The most straightforward solution is switching to a test designed for unequal variances. Welch’s t-test replaces the standard t-test for two-group comparisons and is now the default in many statistical software packages. It adjusts both the test statistic and the degrees of freedom based on each group’s individual variance rather than pooling them together.

For three or more groups, Welch’s ANOVA does the same thing. It assigns a weight to each group based on its sample size and observed variance, reducing the influence of groups with high variability. This makes it reliable even with small samples and substantially different variances. Many statisticians now recommend using Welch’s versions by default, since they perform nearly as well as the standard versions when variances are equal and much better when they’re not.

Transform the Data

Sometimes a mathematical transformation can stabilize the variances across groups. The two most common options are the square root transformation and the log transformation. The square root works well when variance increases proportionally with the mean. The log transformation is more aggressive and is particularly useful when standard deviations are two to four times the size of the mean, a pattern common in health expenditure data, reaction time studies, and other right-skewed measurements.

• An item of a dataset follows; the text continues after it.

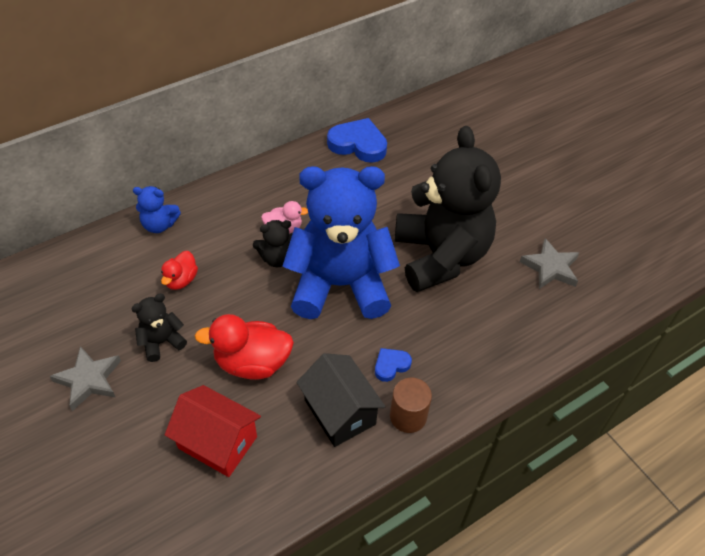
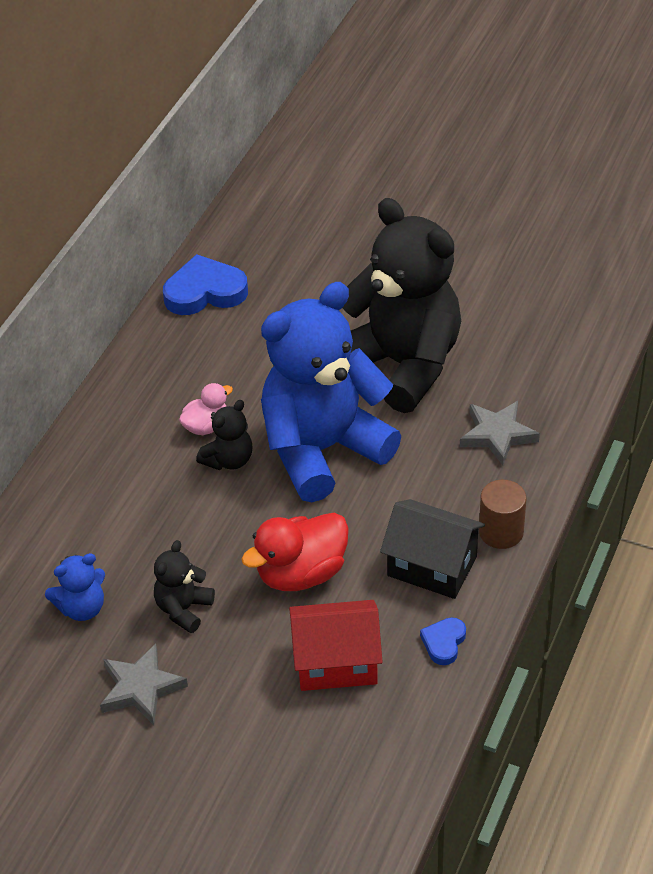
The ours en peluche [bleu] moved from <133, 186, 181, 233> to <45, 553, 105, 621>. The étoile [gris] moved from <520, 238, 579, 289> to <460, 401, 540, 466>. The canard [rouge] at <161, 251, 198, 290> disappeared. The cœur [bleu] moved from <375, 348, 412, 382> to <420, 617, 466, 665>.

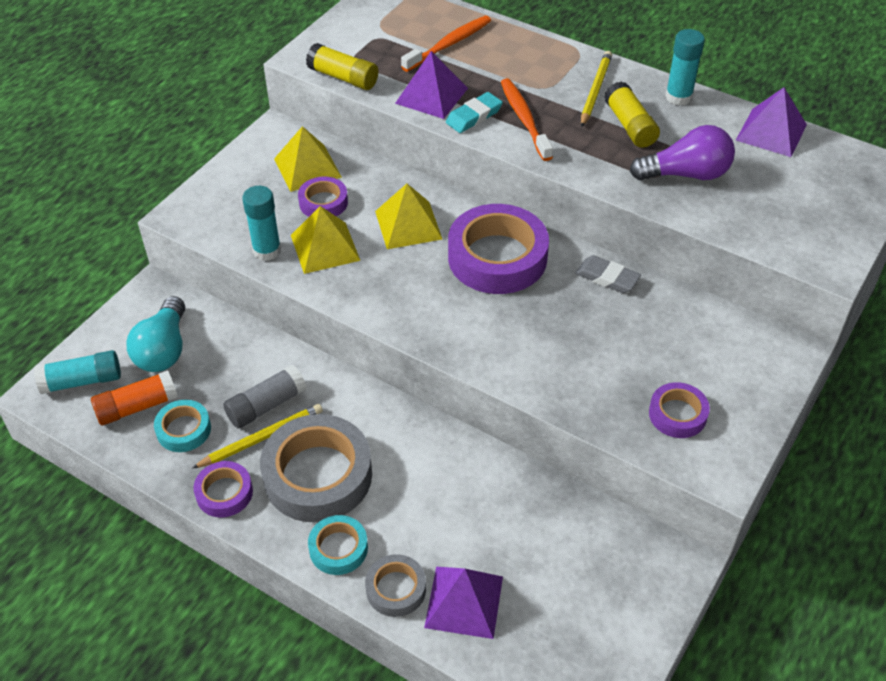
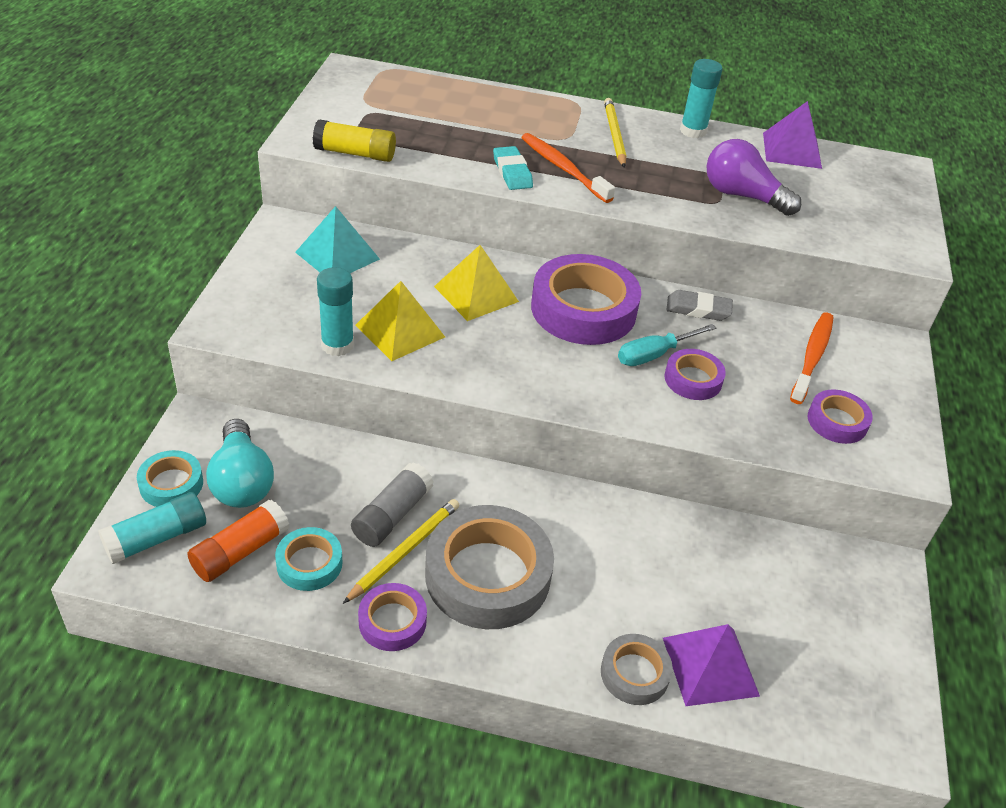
The brosse à dents [orange] moved from <401, 16, 491, 72> to <790, 312, 834, 404>. The pyramide [violet] at <395, 51, 468, 119> disappeared. The bâton de colle [jaune] at <604, 81, 660, 148> disappeared. The gomme [turquoise] at <446, 92, 503, 133> turned 45 degrees counterclockwise. The ampoule [violet] at <630, 125, 735, 181> turned 120 degrees counterclockwise. The pyramide [jaune] at <274, 126, 342, 192> became the pyramide [turquoise] at <295, 206, 380, 273>. The ruban adhésif [violet] moved from <298, 176, 348, 217> to <665, 349, 726, 400>. The ruban adhésif [turquoise] moved from <308, 515, 368, 575> to <137, 450, 203, 507>. The tournevis [turquoise] at <618, 324, 716, 366> appeared.

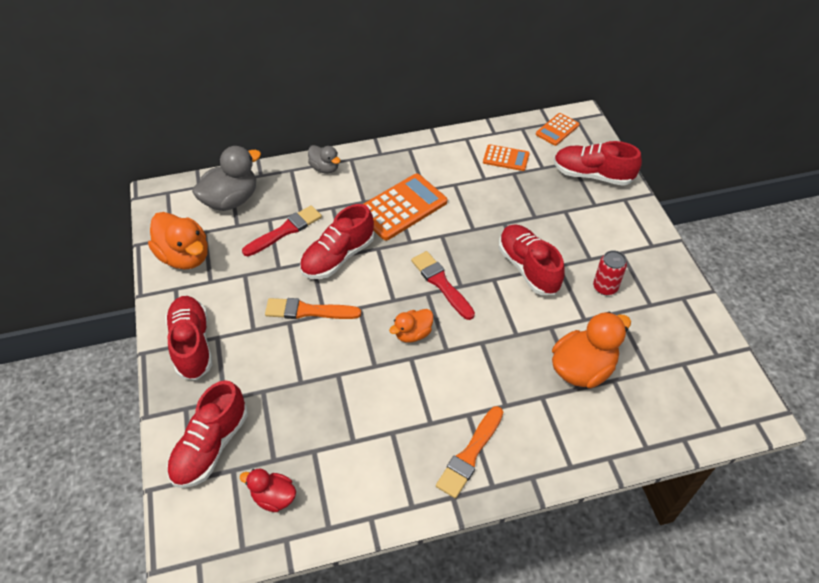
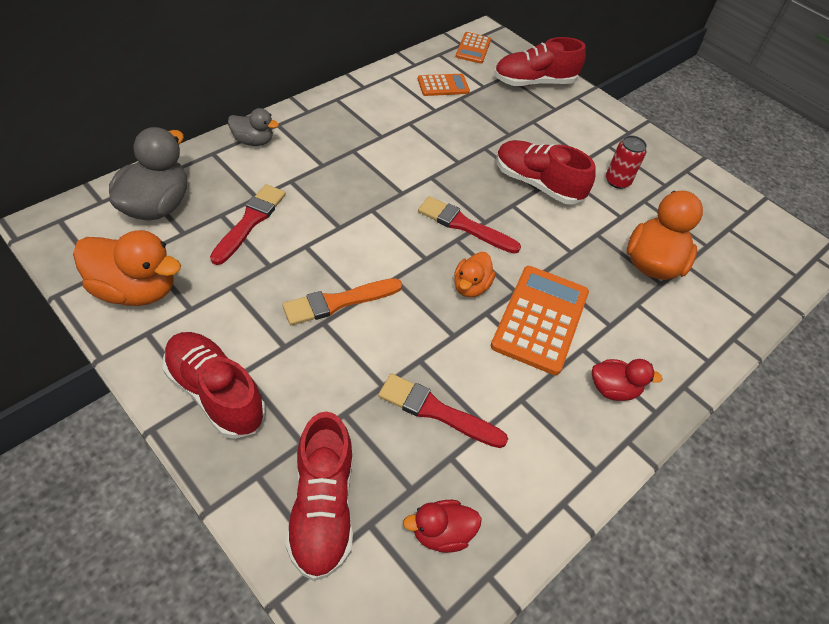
The calculatrice [orange] moved from <364, 173, 447, 240> to <491, 266, 589, 375>. The chaussure [rouge] at <300, 204, 374, 279> disappeared. The pinceau [orange] at <436, 406, 503, 498> was replaced by the canard [rouge] at <592, 359, 663, 401>. The pinceau [rouge] at <378, 374, 508, 448> appeared.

The tradeoff is interpretability. Once you log-transform your data and run your analysis, the results describe differences on the log scale, not the original scale. Converting back requires a retransformation step that introduces its own complications, especially when heteroscedasticity is present in the transformed data too.

Use Non-Parametric Tests

Non-parametric alternatives like the Mann-Whitney U test (for two groups) or the Kruskal-Wallis test (for three or more) don’t assume any particular distribution shape. They work with ranks rather than raw values, which makes them naturally less sensitive to variance differences. These are a reasonable fallback when transformations don’t fix the problem and Welch’s versions aren’t available for your specific design. Keep in mind that non-parametric tests answer a slightly different question: they compare the overall distributions or median ranks rather than means, so they’re not a perfect substitute if your research question is specifically about mean differences.

When It Matters Most

The practical impact of violating this assumption scales with the severity of the imbalance and your study design. Three factors make violations particularly damaging: large differences in group variances (ratios above 4:1), unequal sample sizes across groups, and small samples overall. If your groups are roughly the same size and your variance ratio stays below 2:1, standard tests hold up well. If you’re running an unbalanced design with small groups and widely different variances, you should treat this assumption seriously or default to Welch’s versions from the start.